You can read encrypted or signed PGP or GPG messages with MH-E21. This section assumes that you already have a good understanding of GPG and have set up your keys appropriately.

If someone sends you a signed message, here is what you’ll see:

[[PGP Signed Part:Bill Wohler <wohler@stop.mail-abuse.org>]]
This is a signed message.

[[End of PGP Signed Part]]

If the key for the given signature is not in your keychain, you’ll be given the opportunity to fetch the key from a key server and verify the key. If the message is really large, the verification process can take a long time. You can press C-g at any time to cancel22.

If the signature doesn’t check out, you might see something like this:

[[PGP Signed Part:Failed]]
This is a signed message.
This is garbage added after the signature was made.

[[End of PGP Signed Part]]

If someone sends you an encrypted message, MH-E will ask for your passphrase to decrypt the message. You should see something like this:

[[PGP Encrypted Part:OK]]

[[PGP Signed Part:Bill Wohler <wohler@stop.mail-abuse.org>]]
This is the secret message.

[[End of PGP Signed Part]]

[[End of PGP Encrypted Part]]

If there is a problem decrypting the message, the button will say:

[[PGP Encrypted Part:Failed]]

You can read the contents of this button using the methods described in Viewing Attachments. If the message were corrupted, you’d see this:

[[PGP Encrypted Part:Failed]
Invalid base64 data]

If your passphrase were incorrect, you’d see something like this:

[GNUPG:] ENC_TO CD9C88BB610BD9AD 1 0
[GNUPG:] USERID_HINT CD9C88BB610BD9AD Bill Wohler <wohler@stop.mail-abuse.org>
[GNUPG:] NEED_PASSPHRASE CD9C88BB610BD9AD CD9C88BB610BD9AD 1 0
[GNUPG:] BAD_PASSPHRASE CD9C88BB610BD9AD
gpg: encrypted with 1024-bit RSA key, ID 610BD9AD, created 1997-09-09
      "Bill Wohler <wohler@stop.mail-abuse.org>"
gpg: public key decryption failed: bad passphrase
[GNUPG:] BEGIN_DECRYPTION
[GNUPG:] DECRYPTION_FAILED
gpg: decryption failed: secret key not available
[GNUPG:] END_DECRYPTION

gpg exited abnormally: '2'

The appearance of the buttons is controlled by the faces mh-show-pgg-good, mh-show-pgg-bad, and mh-show-pgg-unknown depending on the validity of the signature.
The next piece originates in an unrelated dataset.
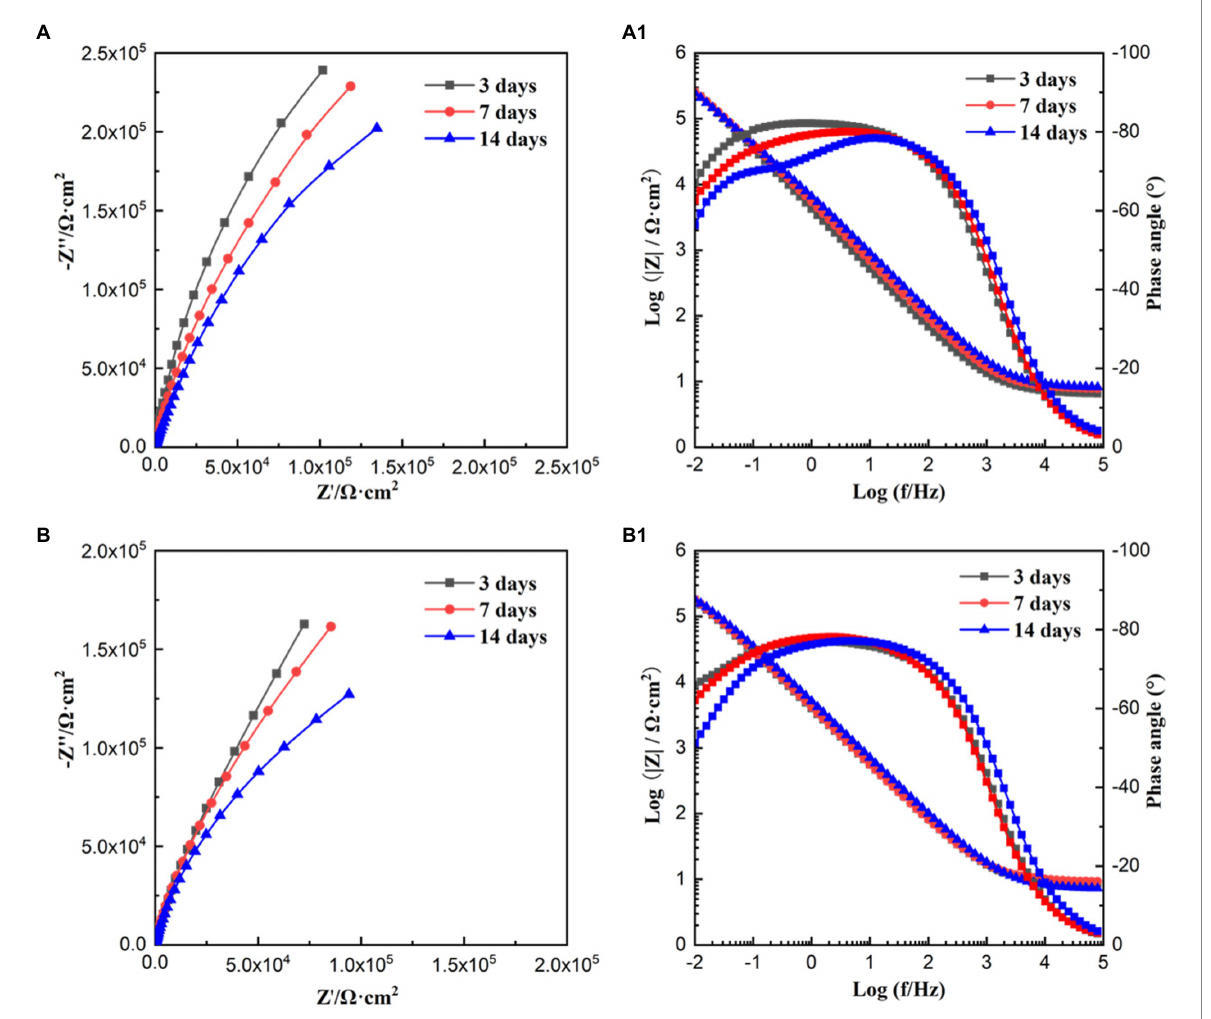
FIGURE 5 Nyquist and Bode plots obtained for HEA coupons in sterile (A,A1) and P. aeruginosa -inoculated medium (B,B1) for 3, 7, and 14 days, respectively.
The latter is used whether the signature is unknown or untrusted.


Footnotes

(21)

MIME Security with OpenPGP is documented in RFC 3156. However, MH-E can also decrypt old-style PGP messages that are not in MIME format.

(22)

Unfortunately in the current version, the validation process doesn’t display a message so it appears that MH-E has hung. We hope that this will be fixed in the future.